I can see where Furious Focus is awesome. If you are going to power attack with any regularity, might as well take FF too to make that first attack that much more likely to land.

I'm curious though with respect to Hammer the Gap. How often, given the to-hit problems that monks generally have to begin with, does this actually go off? I'm particularly concerned given that it requires consecutive hits, not just previous hits on the turn. In your experience, does it still go off fairly regularly?

Liberty's Edge

What should the first level feat be? It seems all the good feats require a +1 attack bonus.


Hard to go wrong with Improved Grapple. I'm not a huge fan of Toughness but it largely depends on your group makeup too. If you are going to take it though, might as well take it early since so many of the better feats require a +1. Otherwise, I might consider Dodge in there and then Combat Reflexes at 2. This then sets you up for either Power attack or a Combat Style at 3.


I'll second that toughness choice. If you want to be in the thick of things, having that extra hp is nice. It aught to put you right up there with the full babs.


Gargs454 wrote:

@Anburaid:

I can see where Furious Focus is awesome. If you are going to power attack with any regularity, might as well take FF too to make that first attack that much more likely to land.
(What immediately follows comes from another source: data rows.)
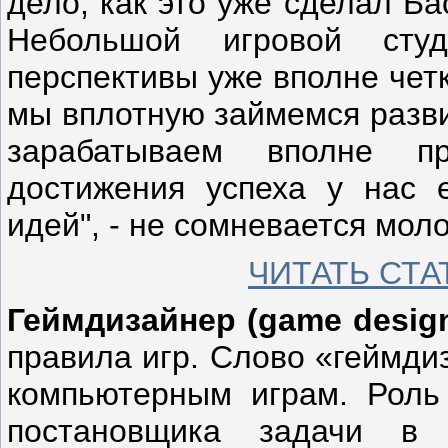
дело, как это уже сделал Б
Небольшой игровой студ
перспективы уже вполне чет
мы вплотную займемся разви
зарабатываем вполне п
достижения успеха у нас 
идей", - не сомневается мол
ЧИТАТЬ СТ
Геймдизайнер (game design
правила игр. Слово «геймди
компьютерным играм. Роль
постановщика задачи в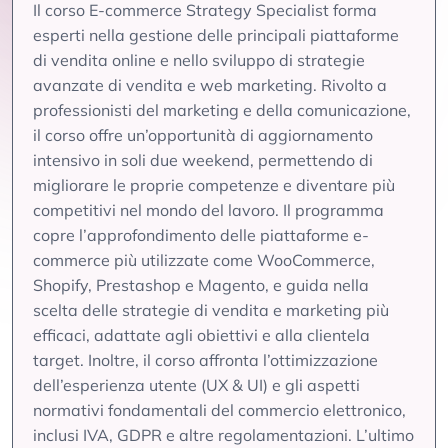
Il corso E-commerce Strategy Specialist forma
esperti nella gestione delle principali piattaforme
di vendita online e nello sviluppo di strategie
avanzate di vendita e web marketing. Rivolto a
professionisti del marketing e della comunicazione,
il corso offre un’opportunità di aggiornamento
intensivo in soli due weekend, permettendo di
migliorare le proprie competenze e diventare più
competitivi nel mondo del lavoro. Il programma
copre l’approfondimento delle piattaforme e-
commerce più utilizzate come WooCommerce,
Shopify, Prestashop e Magento, e guida nella
scelta delle strategie di vendita e marketing più
efficaci, adattate agli obiettivi e alla clientela
target. Inoltre, il corso affronta l’ottimizzazione
dell’esperienza utente (UX & UI) e gli aspetti
normativi fondamentali del commercio elettronico,
inclusi IVA, GDPR e altre regolamentazioni. L’ultimo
I'm curious though with respect to Hammer the Gap. How often, given the to-hit problems that monks generally have to begin with, does this actually go off? I'm particularly concerned given that it requires consecutive hits, not just previous hits on the turn. In your experience, does it still go off fairly regularly?

You can find the bonuses to make up the difference if you look for them (flanking, spells, bard song, trip attacks), but really it's just nice to have in addition to power attack and dragon style feats to stack those flat bonuses. At 7th level (most likely when you have hammer, PA, and style feats) you have 3 attacks at highest bab. By 10th you might eek out 5 if you can land a medusa's wrath (a bit iffy), and a crap ton of iterative attacks. Oh and don't forget haste which stacks with ki attacks. +1-3 damage is worth a feat. Anything else is just awesome-sauce.

Liberty's Edge

Thanks for all the advice. I am excited to play the character. Cheers.


Krulack wrote:
Anburaid, I like the style feats, especially dragon style feats. Thank you very much for the advice.
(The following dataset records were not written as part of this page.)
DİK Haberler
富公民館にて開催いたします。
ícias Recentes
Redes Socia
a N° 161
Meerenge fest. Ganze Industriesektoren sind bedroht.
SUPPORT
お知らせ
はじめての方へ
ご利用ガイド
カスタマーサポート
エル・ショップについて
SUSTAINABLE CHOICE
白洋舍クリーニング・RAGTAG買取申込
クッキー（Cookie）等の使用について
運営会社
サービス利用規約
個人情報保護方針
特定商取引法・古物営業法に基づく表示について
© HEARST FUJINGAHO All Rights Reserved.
Dragon style is great for a strength-focus monk. Snake style is best for getting the most attacks.

Krulack wrote:
My issue with Drunken Master is it doesn't work with Monk of the Empty Hand. I really am attached to the idea of beating things up with random items.

Fair enough. Monk of the Empty Hand gets some neat abilities anyway.

Krulack wrote:
The big draw to Ninja is an extra 1d6 of damage with every improvised weapon strike, and the extra skill pts.

No...that's only sneak attack, you don't get that just for using improvised weapons. The feat may be called Catch off-Guard, but it doesn't mean you constantly have surprise on your enemy.

Gargs454 wrote:
I can see where Furious Focus is awesome. If you are going to power attack with any regularity, might as well take FF too to make that first attack that much more likely to land.

Only with two-handed weapons, so not that much use.

Gargs454 wrote:
I'm curious though with respect to Hammer the Gap. How often, given the to-hit problems that monks generally have to begin with, does this actually go off? I'm particularly concerned given that it requires consecutive hits, not just previous hits on the turn. In your experience, does it still go off fairly regularly?

In my experience, no. Out of a flurry of 6 attacks, you will be lucky to get three or four hits. The more you hit, the less your chances of a subsequent hit. So three hits will grant you +3 damage in total, and that's on a good day (compare to weapon specialisation, which grants +2 damage per hit, and you need 4+ hits to match the utility of that feat).

It's maybe worth it at high level for a monk, but before about 12th level I wouldn't bother.